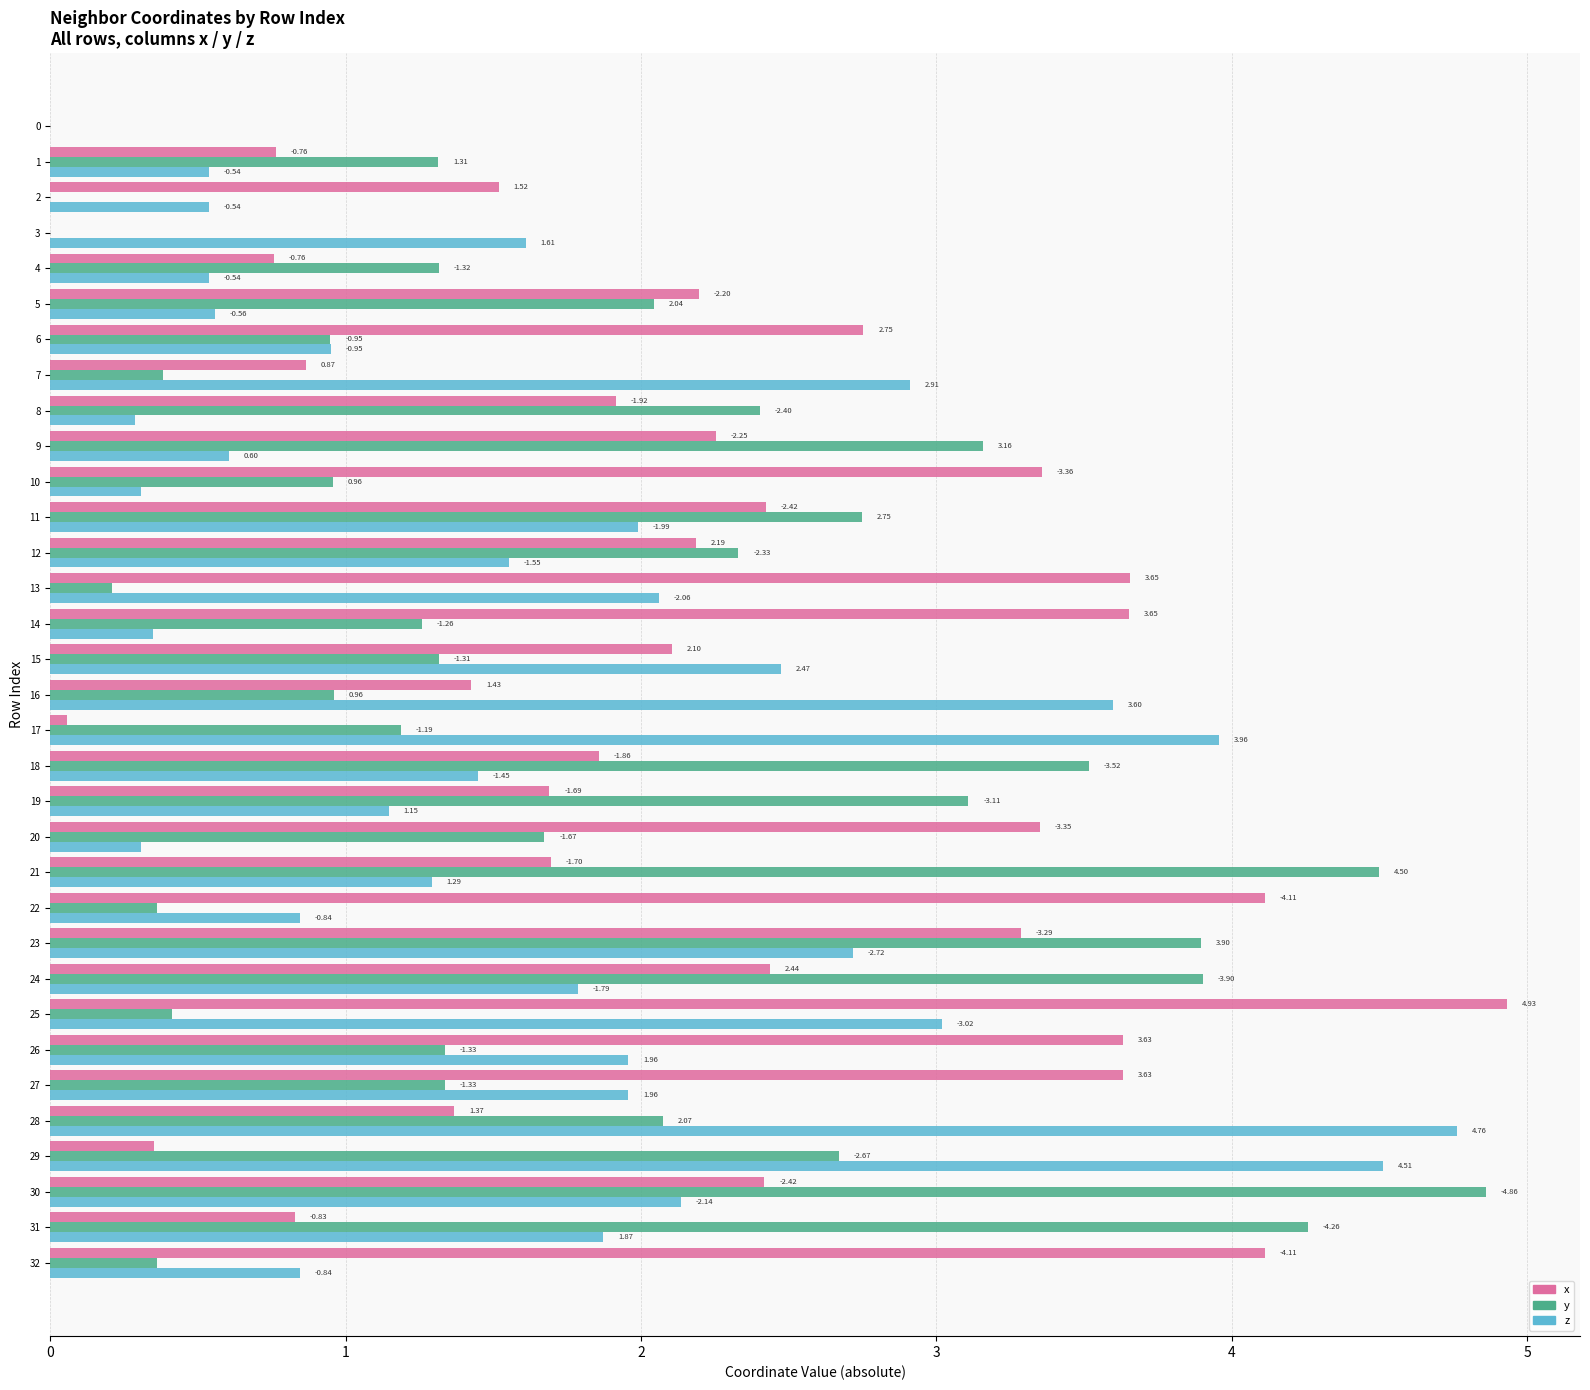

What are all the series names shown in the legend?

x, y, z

--------

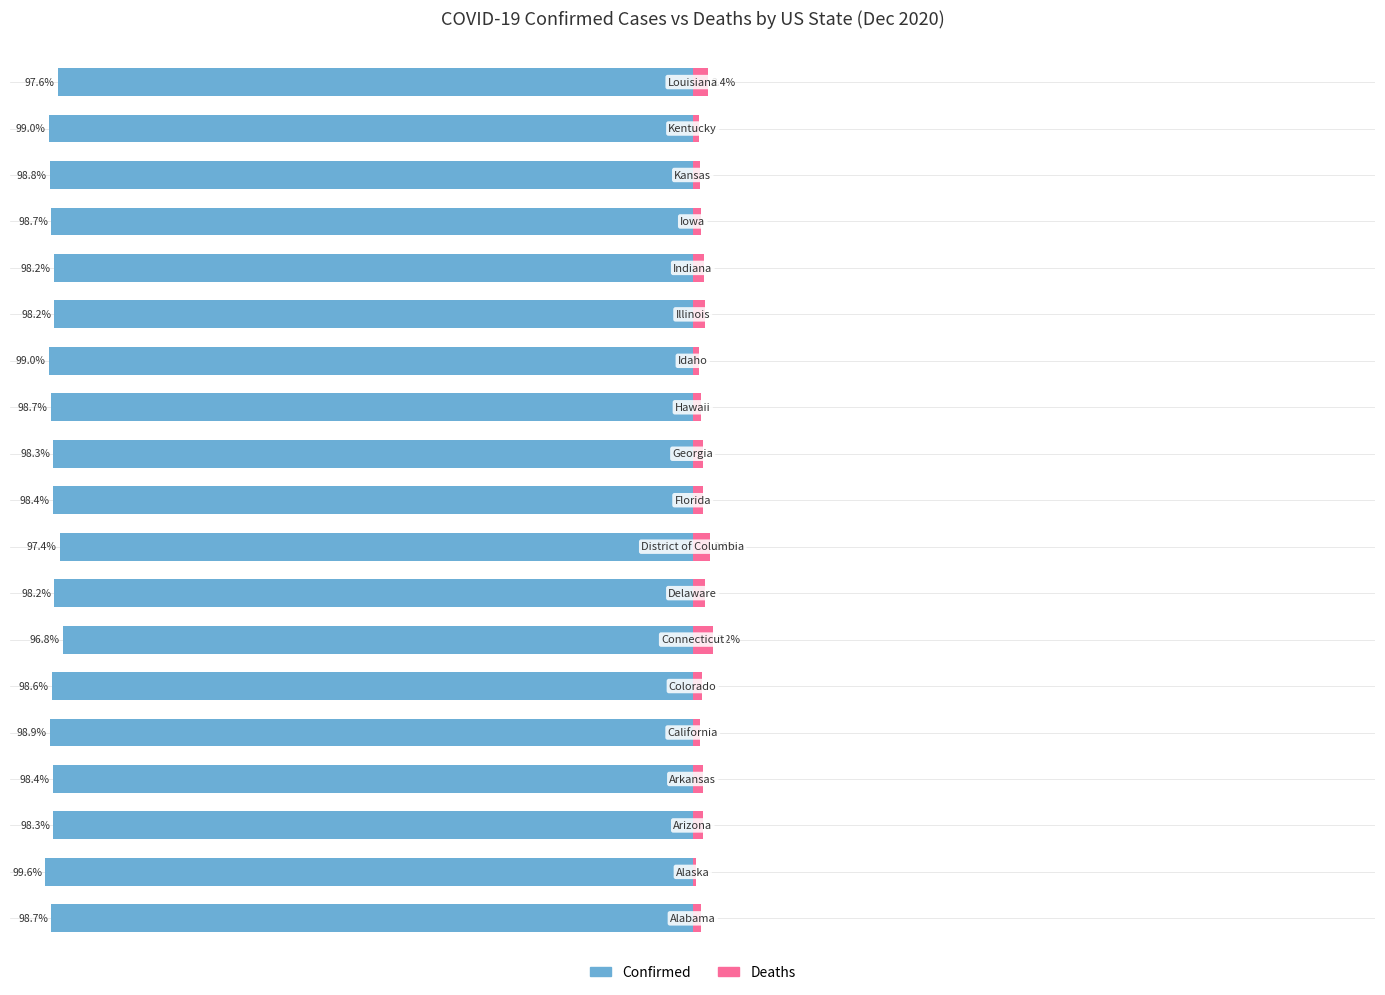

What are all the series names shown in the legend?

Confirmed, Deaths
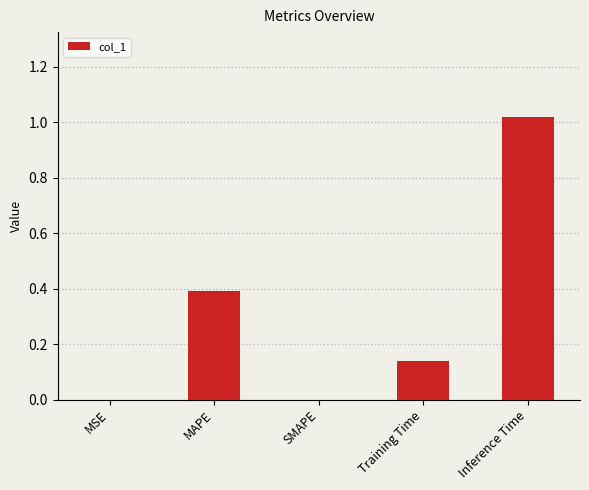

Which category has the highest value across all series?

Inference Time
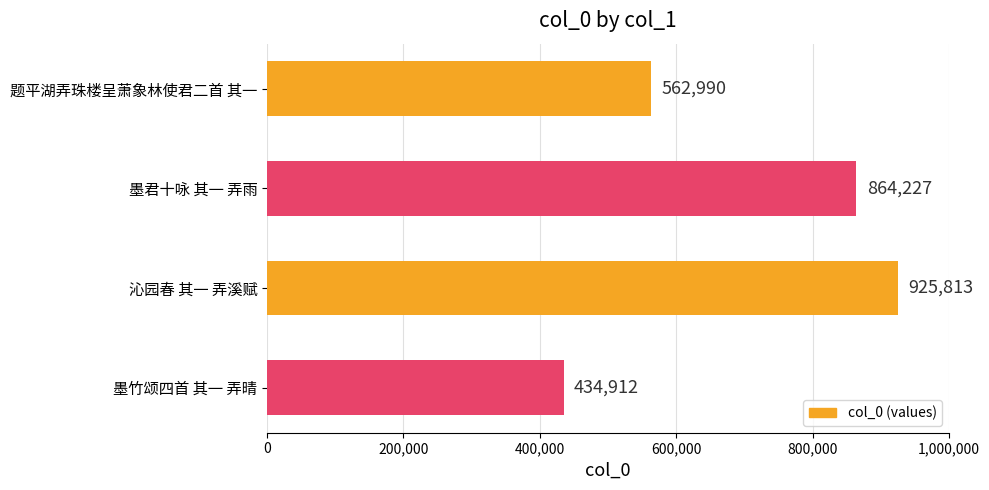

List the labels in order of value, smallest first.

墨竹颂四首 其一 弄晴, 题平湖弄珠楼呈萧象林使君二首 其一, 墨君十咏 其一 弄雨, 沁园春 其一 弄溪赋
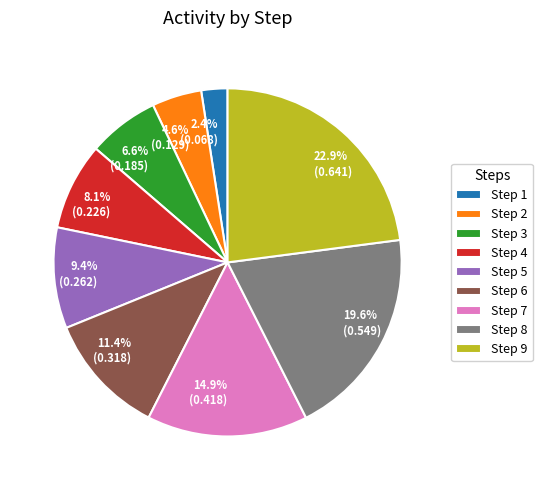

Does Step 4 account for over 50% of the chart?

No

--------

Identify every line in the material above that contains the string "value", copying each such line in full. Treat uppercase and lowercase letters as different.

Which category has the highest value across all series?
List the labels in order of value, smallest first.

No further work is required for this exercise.